◆ WHAT TO PRODUCE
Copy out each line in the material below that contains the word "Yüzyıl".

DATA SHOWN: Begin

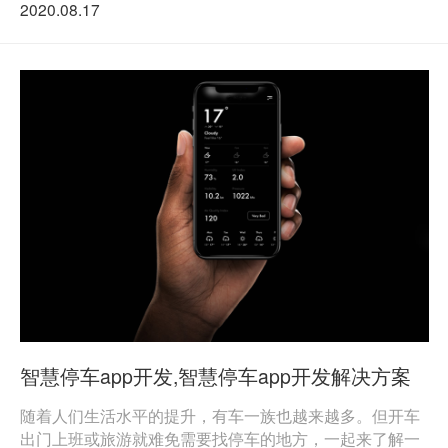
2020.08.17
智慧停车app开发,智慧停车app开发解决方案
随着人们生活水平的提升，有车一族也越来越多。但开车
出门上班或旅游就难免需要找停车的地方，一起来了解一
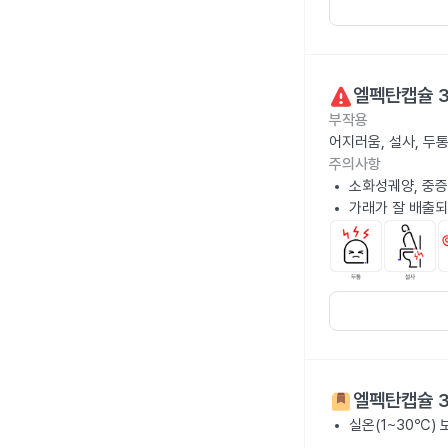
엘펙탄캡슐 
부작용
어지러움, 설사, 두
주의사항
소화성궤양, 중증
가래가 잘 배출되
엘펙탄캡슐 
실온(1~30℃)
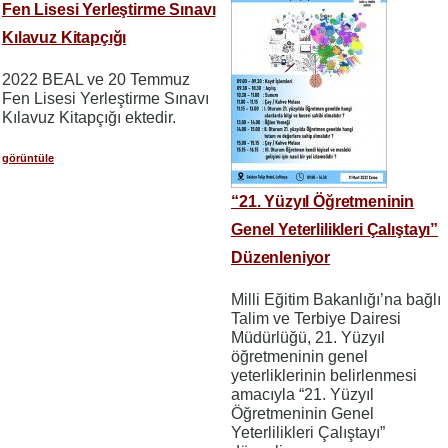
Fen Lisesi Yerleştirme Sınavı
Kılavuz Kitapçığı
2022 BEAL ve 20 Temmuz
Fen Lisesi Yerleştirme Sınavı
Kılavuz Kitapçığı ektedir.
görüntüle
“21. Yüzyıl Öğretmeninin
Genel Yeterlilikleri Çalıştayı”
Düzenleniyor
Milli Eğitim Bakanlığı’na bağlı
Talim ve Terbiye Dairesi
Müdürlüğü, 21. Yüzyıl
öğretmeninin genel
yeterliklerinin belirlenmesi
amacıyla “21. Yüzyıl
Öğretmeninin Genel
Yeterlilikleri Çalıştayı”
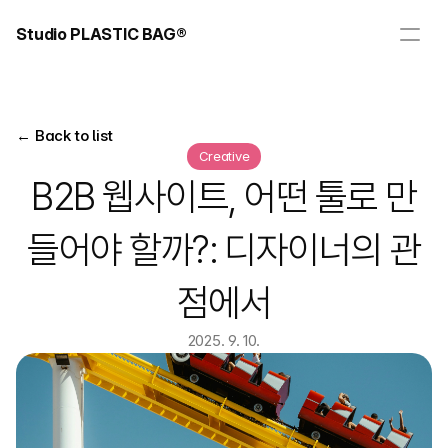
Studio PLASTIC BAG®
← Back to list
Creative
B2B 웹사이트, 어떤 툴로 만
들어야 할까?: 디자이너의 관
점에서
2025. 9. 10.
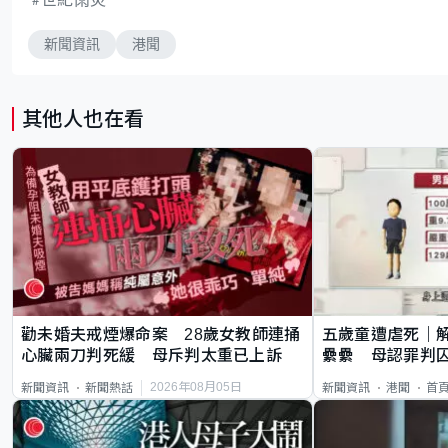
新聞資訊
港聞
其他人也在看
勸未婚夫戒煙爆命案 28歲女教師連捅
五歲童遭虐死｜
心臟兩刀判死緩 母斥判太重已上訴
纍纍 母認罪判囚
類案最惡劣
2026年08月05日
新聞資訊
新聞熱話
新聞資訊
港聞
首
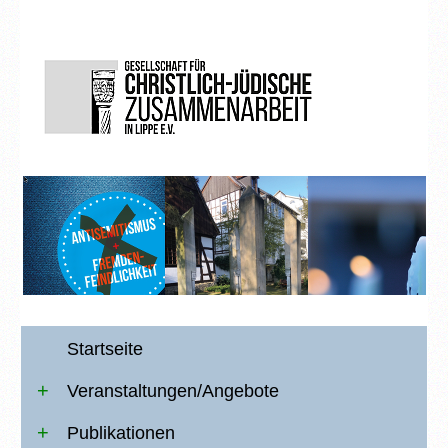
Startseite
Veranstaltungen/Angebote
Publikationen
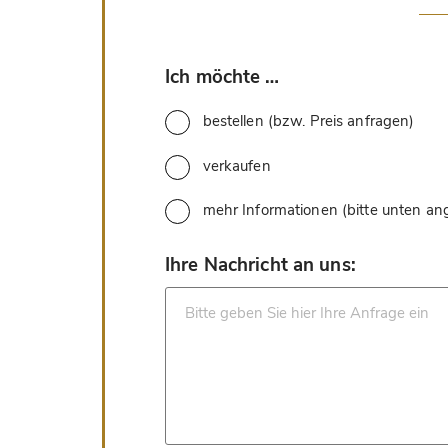
*
Ich möchte …
bestellen (bzw. Preis anfragen)
verkaufen
mehr Informationen (bitte unten a
*
Ihre Nachricht an uns:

DATA SHOWN: End

◆ OUTPUT FOR THIS TASK
“21. Yüzyıl Öğretmeninin
Müdürlüğü, 21. Yüzyıl
amacıyla “21. Yüzyıl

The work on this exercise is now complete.